▶ _Selected passage_
-------------------------
JAMES L. ROBART
FINDINGS OF FACT AND CONCLUSIONS OF LAWThis matter came before the court for a bench trial on February 19-21, 2013. Plaintiff Everett 4 Corners LLC ("Everett") was represented by Mr. Abraham Lorber and Mr. David Hosenpud; Defendant Kmart Corporation ("Kmart") was represented by Mr. Amit Ranade and Mr. George Kresovich. The presentations by both counsel were professional and of high quality. The court has considered the testimony presented at trial, the exhibits admitted into evidence, and the arguments of counsel. The court has weighed the testimony, exhibits, and evidence using the required "preponderance of the evidence" standard. Now, being fully advised, the court makes its Findings of Fact and Conclusions of Law as follows:
I. FINDINGS OF FACT A. Admitted FactsThe parties admit the following facts:
1. The real property at issue in this case is known as the "Andersons Shopping Center" and is located off Evergreen Way in Everett, Washington ("the Property"). Kmart sold the Property to Everett on September 25, 2000. In December, 2000, Kmart leased certain land and improvements from Everett (the "2000 lease") for a term of 25 years with several optional five year renewals subject to a Reciprocal Easement and Operating Agreement ("REOA"). (Pretrial Order (Dkt # 46) ¶ 1.)
2. Section 4.01 of the REOA makes Everett responsible for maintenance of the drives and parking areas. Kmart is required to reimburse Everett for Kmart's pro rata share of the common area maintenance ("CAM") expenses. (Id. ¶ 2.)
3. The parties' mutual course of dealing never included preparing, submitting, or reviewing CAM budgets. Rather, Everett would invoice Kmart monthly for its pro rata share of the CAM expenses and Kmart would pay those expenses. (Id. ¶ 3.)
4. The REOA sets forth a different procedure if the parties do not approve a CAM budget. In that case, the REOA says that CAM charges of more than $2,000.00 can be passed along to Kmart only if Everett obtains Kmart's written consent before incurring those expenses. The one exception to this rule is if Everett proceeds under Section 4.02 (xi) of the REOA. That section authorizes recovery of CAM expenses that constitute "emergency expenditures," defined as "all reasonable expenditures ... [expended] in order to rectify or mitigate any condition that imposes a real and immediate risk to person or serious and irreparable damage to property." (Id. ¶ 4; Plaintiff's Ex. 5 at 241.)
-------------------------
▶ _Provided material_
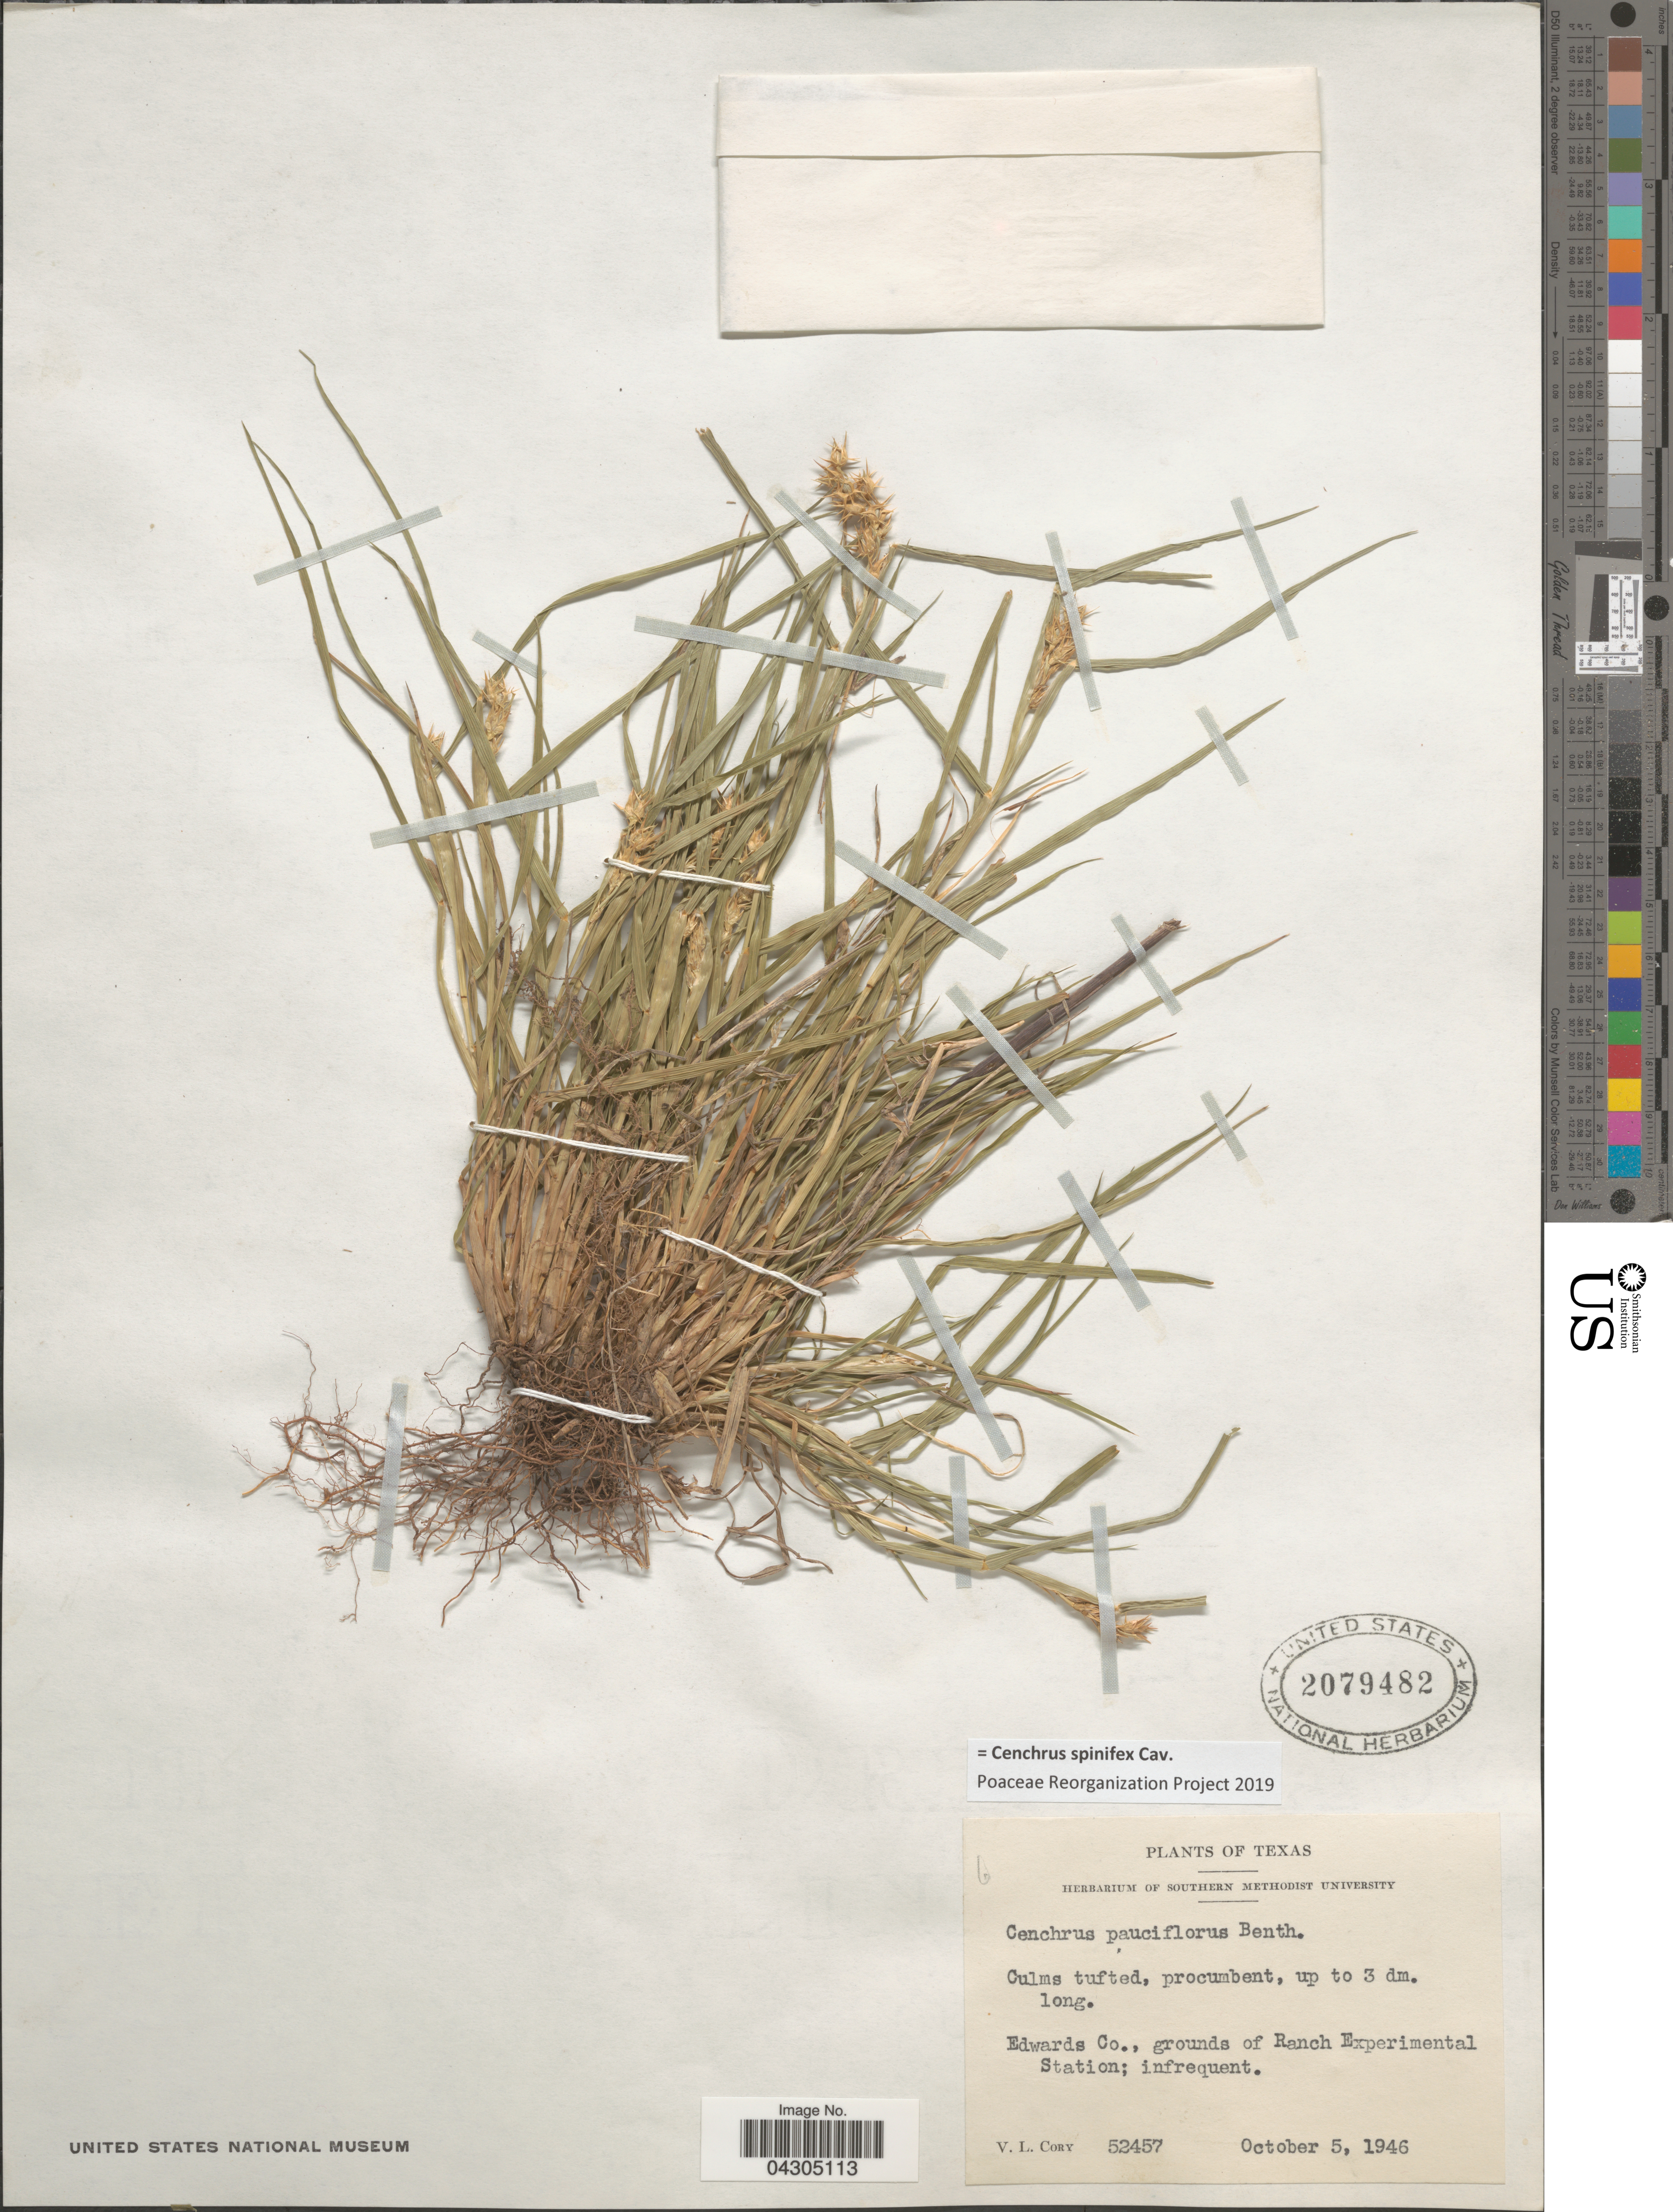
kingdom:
-------------------------
▶ _Goal of the exercise_
Please transcribe the court's findings from "3. The parties'" up to and including "expenses. (Id. ¶ 3.)". The material has no connection to the court's findings of fact and conclusions of law.

▶ _Solution_
3. The parties' mutual course of dealing never included preparing, submitting, or reviewing CAM budgets. Rather, Everett would invoice Kmart monthly for its pro rata share of the CAM expenses and Kmart would pay those expenses. (Id. ¶ 3.)